• _Problem to work on_
In the reviews of the Raymond Chandler short story collection below, who wrote the book's foreword?

• _Selected extract_
In case you're wondering...

The Other Stories are The Curtain, Goldfish, and The Finger Man.

NOTE: Read the "Foreword" . . . afterward!

Raymond Chandler learned his craft, initially, by writing short stories for the famous hardboiled magazine, "Black Mask." When it came time to move on, Chandler "cannibalized" many of those early stories to create his first four novels, combining plot elements and scenes while expanding and amplifying their passages. During his lifetime, he never allowed the republication of the stories."Killer In The Rain" presents them, along with an excellent foreword by Phillip Durham in which he discusses Chandler's ability to heighten a description, deepen a mood, to prolong the tension in a situation through these reworkings; or, as Durham puts it, "to see, to sense, and to say." If you want to read these tales for their "story value," though, you're best served by skipping this Foreword until after you've read them.The stories, true to the genre, are invariably violent, even brutal, particularly in their resolutions. ("The rule was," Chandler once wrote, "when in doubt, have someone come through the door with a gun in his hand.") Yet, even at this early stage in his career, as these stories illustrate, both Chandler's singular style and thematic sense were already largely in place.

Buy this if you've read all his novels

I recommend this book to anyone who enjoys good literature. It contains short stories written for the pulp magazine Black Mask, and provides a fascinating insight into how Chandler created his novels, many of which are based on the short stories within this book. Even if you've never read Chandler before then these stories would provide a fine introduction to the incredible style of writing he created.

My favorite

This series of short stories is my favorite Chandler work. He doesn't overindulge in "shamus-speak", the plots are tight and Chandler does a fine job putting you in the detective's place, as in what the hell do I do now? These stories were pieced together to help create Chandler's later novels, thus were left out of other short story collections, but I think they are terrific. It's sure fun to imagine Robert Mitchum playing the detective, too.

• _Data extract_
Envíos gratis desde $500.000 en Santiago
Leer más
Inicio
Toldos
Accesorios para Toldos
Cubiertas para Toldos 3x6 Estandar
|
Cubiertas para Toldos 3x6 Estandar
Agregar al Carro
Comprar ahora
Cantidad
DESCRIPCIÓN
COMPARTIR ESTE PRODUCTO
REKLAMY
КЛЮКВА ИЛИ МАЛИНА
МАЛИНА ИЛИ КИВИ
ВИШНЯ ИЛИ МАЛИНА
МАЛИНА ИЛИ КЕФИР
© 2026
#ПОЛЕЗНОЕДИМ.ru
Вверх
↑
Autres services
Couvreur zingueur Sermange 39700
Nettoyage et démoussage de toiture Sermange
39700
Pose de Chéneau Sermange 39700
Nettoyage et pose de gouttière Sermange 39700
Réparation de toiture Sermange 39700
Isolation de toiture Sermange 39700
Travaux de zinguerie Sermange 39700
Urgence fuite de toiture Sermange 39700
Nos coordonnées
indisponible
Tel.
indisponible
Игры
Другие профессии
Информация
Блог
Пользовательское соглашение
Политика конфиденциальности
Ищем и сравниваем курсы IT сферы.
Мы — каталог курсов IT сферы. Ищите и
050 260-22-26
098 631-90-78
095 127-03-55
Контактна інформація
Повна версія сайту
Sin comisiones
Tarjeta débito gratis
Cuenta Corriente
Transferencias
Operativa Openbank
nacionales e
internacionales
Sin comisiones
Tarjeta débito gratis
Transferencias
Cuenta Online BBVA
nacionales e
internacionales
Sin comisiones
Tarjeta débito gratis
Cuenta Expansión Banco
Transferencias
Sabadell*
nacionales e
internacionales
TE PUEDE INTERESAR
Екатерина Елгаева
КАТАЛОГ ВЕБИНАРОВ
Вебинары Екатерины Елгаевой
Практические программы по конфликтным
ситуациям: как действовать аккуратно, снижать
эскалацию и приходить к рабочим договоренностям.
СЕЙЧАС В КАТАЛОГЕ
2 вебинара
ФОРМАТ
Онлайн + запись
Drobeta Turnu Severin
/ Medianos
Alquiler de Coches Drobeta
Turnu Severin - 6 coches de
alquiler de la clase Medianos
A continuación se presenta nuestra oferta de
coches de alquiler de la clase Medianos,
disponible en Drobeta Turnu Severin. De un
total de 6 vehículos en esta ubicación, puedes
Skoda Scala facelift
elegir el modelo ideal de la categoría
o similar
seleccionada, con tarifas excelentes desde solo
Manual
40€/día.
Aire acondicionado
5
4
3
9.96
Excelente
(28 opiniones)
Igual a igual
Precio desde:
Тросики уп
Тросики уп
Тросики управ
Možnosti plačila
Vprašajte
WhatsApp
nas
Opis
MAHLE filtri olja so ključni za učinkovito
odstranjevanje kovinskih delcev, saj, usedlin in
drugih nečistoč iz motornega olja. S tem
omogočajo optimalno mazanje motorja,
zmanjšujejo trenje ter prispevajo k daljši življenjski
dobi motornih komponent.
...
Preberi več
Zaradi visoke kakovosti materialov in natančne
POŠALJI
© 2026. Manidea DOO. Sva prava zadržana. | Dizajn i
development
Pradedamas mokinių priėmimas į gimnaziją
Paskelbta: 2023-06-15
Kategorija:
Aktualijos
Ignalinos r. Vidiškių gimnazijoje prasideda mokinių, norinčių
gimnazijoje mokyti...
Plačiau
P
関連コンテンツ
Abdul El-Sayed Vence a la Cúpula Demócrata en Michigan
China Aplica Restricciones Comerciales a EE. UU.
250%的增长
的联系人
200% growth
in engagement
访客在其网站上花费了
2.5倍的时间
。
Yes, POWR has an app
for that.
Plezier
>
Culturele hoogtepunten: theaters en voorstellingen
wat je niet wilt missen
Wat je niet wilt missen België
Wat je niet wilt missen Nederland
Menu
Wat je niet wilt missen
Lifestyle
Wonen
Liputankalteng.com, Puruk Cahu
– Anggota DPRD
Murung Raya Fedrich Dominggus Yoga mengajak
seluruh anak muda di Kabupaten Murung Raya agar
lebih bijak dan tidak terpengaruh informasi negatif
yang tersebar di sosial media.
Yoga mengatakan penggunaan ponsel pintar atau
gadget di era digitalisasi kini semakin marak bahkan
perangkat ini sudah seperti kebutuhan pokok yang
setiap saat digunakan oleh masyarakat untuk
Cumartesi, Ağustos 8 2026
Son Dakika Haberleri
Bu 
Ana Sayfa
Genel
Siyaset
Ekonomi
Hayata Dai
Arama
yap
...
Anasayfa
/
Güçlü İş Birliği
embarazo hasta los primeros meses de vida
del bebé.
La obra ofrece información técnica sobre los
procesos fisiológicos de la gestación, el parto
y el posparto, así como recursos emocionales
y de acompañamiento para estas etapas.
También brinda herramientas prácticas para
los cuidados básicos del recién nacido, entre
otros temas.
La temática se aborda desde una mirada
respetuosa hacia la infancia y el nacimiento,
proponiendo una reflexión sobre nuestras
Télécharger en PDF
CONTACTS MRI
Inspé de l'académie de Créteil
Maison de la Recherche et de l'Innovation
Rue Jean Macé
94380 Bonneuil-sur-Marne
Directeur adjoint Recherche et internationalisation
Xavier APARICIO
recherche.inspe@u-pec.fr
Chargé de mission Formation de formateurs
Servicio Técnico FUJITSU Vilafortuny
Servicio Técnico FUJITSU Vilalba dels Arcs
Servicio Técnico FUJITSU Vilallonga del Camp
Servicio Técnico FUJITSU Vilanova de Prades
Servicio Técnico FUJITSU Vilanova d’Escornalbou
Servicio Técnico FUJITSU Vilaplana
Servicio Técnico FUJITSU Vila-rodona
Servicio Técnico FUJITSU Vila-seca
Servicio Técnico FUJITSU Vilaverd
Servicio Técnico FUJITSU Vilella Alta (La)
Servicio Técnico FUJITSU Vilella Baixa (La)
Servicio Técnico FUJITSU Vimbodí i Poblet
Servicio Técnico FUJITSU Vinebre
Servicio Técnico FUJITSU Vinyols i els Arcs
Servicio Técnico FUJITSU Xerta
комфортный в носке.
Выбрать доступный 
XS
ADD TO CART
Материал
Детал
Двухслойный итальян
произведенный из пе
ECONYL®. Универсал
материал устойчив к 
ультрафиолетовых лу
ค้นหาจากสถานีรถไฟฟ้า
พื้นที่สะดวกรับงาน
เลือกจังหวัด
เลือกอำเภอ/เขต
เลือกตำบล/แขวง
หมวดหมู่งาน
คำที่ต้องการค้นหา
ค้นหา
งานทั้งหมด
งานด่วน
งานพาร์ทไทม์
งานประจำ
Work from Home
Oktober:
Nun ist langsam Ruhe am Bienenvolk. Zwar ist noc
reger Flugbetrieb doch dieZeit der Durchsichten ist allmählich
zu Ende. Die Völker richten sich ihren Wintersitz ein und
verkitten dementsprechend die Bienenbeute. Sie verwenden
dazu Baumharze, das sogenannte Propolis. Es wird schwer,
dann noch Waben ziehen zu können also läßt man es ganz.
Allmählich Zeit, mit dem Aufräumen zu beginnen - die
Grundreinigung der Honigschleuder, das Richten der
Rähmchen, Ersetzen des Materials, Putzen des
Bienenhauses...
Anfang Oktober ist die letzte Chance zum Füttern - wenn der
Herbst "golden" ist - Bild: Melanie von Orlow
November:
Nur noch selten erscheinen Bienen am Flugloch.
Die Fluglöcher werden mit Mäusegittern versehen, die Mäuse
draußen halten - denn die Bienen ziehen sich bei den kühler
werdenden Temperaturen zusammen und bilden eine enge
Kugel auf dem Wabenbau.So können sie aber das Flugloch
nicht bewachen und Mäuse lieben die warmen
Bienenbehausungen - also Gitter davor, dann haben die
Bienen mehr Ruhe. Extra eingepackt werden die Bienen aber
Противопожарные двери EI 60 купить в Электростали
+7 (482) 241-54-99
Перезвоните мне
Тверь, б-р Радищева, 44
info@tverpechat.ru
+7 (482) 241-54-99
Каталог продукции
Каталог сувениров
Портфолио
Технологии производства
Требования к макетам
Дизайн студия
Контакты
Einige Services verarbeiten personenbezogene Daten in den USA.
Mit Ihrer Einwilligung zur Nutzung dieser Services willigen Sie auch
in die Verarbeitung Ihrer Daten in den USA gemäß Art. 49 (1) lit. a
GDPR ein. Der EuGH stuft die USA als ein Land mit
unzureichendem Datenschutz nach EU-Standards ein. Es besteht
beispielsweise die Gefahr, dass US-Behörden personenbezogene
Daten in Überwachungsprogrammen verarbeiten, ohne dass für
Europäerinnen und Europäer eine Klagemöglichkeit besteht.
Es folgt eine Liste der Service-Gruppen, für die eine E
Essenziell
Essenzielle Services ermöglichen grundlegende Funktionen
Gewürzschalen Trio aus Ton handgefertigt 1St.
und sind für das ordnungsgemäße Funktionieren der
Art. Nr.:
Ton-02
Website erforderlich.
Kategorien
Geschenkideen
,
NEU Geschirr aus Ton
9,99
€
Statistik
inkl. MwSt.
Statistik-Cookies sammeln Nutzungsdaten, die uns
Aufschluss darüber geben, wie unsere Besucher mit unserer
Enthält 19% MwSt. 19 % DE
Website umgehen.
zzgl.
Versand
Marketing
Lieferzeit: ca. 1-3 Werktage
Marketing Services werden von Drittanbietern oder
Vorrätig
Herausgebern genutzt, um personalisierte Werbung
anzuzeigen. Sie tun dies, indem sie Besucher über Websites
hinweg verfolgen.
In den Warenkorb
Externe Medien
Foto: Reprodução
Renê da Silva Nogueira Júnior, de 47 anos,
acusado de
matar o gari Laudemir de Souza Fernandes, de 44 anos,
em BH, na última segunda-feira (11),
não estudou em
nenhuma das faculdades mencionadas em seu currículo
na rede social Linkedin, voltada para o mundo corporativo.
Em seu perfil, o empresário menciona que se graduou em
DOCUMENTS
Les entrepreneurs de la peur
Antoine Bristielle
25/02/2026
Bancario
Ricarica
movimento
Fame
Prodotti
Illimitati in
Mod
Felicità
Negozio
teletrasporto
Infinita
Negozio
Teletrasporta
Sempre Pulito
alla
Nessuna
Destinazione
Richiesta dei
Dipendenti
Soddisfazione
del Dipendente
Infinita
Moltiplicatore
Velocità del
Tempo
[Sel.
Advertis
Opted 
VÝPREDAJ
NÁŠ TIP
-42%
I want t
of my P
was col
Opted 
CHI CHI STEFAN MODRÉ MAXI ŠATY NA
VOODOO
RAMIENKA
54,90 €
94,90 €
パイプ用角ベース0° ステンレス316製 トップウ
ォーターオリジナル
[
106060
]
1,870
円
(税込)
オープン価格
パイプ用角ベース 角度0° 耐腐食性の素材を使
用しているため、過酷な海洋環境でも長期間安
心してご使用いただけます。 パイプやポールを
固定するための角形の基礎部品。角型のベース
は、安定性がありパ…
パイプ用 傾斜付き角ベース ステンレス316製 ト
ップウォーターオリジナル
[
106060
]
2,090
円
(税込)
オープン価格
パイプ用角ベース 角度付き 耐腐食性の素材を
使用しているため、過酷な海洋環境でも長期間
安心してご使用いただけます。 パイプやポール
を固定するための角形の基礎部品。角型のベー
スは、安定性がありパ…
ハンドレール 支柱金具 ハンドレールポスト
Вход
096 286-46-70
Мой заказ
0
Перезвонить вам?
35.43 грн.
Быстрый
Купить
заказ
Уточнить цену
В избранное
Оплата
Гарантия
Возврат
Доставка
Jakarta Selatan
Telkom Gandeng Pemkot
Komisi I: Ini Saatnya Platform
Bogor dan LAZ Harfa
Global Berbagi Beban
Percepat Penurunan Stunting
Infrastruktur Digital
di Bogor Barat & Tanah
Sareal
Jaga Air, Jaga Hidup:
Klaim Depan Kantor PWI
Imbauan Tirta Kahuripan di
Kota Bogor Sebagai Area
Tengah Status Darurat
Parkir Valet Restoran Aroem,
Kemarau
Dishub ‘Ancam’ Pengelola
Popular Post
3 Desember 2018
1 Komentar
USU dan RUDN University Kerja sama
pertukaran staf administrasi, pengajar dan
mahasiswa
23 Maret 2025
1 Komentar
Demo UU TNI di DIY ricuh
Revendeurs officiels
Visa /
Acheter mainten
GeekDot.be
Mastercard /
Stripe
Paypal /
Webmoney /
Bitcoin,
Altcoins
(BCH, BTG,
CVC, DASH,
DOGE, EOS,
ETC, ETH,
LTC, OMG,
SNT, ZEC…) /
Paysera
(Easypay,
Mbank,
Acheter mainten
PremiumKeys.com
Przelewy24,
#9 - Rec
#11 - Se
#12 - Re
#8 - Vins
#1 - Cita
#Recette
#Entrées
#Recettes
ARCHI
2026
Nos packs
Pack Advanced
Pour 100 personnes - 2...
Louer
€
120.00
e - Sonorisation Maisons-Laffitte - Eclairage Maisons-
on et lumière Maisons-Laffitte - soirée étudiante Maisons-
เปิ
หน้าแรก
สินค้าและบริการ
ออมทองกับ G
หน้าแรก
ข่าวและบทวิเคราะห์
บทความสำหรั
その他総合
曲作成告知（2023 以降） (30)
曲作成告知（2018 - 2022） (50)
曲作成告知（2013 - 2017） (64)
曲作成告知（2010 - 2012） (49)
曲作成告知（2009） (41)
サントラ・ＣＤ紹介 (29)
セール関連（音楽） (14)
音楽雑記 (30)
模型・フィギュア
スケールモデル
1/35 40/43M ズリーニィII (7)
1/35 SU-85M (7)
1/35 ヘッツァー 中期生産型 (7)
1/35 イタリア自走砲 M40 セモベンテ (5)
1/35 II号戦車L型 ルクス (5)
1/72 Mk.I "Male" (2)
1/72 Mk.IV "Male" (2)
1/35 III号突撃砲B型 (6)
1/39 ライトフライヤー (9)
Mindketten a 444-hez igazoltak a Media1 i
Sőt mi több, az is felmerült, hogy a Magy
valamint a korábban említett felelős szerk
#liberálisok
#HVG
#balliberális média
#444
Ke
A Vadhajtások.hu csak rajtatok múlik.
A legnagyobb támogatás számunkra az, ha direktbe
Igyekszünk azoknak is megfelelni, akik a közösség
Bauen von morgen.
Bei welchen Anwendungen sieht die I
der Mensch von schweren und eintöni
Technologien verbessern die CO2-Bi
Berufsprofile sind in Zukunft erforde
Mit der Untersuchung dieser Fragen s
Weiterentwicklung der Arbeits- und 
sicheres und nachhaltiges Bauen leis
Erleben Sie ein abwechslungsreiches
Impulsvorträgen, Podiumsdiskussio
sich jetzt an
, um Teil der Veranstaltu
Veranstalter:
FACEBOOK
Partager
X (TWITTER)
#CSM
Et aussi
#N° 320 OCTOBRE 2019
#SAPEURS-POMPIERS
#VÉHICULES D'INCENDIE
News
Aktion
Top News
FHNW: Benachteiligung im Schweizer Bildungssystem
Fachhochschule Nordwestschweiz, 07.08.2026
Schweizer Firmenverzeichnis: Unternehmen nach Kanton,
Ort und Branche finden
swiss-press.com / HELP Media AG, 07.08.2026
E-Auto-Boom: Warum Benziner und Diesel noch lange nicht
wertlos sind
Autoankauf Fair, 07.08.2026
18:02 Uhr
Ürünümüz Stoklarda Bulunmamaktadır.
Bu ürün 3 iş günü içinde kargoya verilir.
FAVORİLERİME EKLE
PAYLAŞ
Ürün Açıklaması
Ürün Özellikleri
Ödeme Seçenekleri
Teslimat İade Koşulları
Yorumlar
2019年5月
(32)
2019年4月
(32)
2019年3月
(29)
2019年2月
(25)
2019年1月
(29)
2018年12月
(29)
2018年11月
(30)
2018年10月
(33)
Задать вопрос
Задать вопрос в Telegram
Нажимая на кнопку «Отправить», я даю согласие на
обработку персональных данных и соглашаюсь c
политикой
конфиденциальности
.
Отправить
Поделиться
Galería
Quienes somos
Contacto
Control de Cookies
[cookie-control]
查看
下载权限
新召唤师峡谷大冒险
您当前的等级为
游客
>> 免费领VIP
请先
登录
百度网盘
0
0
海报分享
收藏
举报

• _Solution to this problem_
Phillip Durham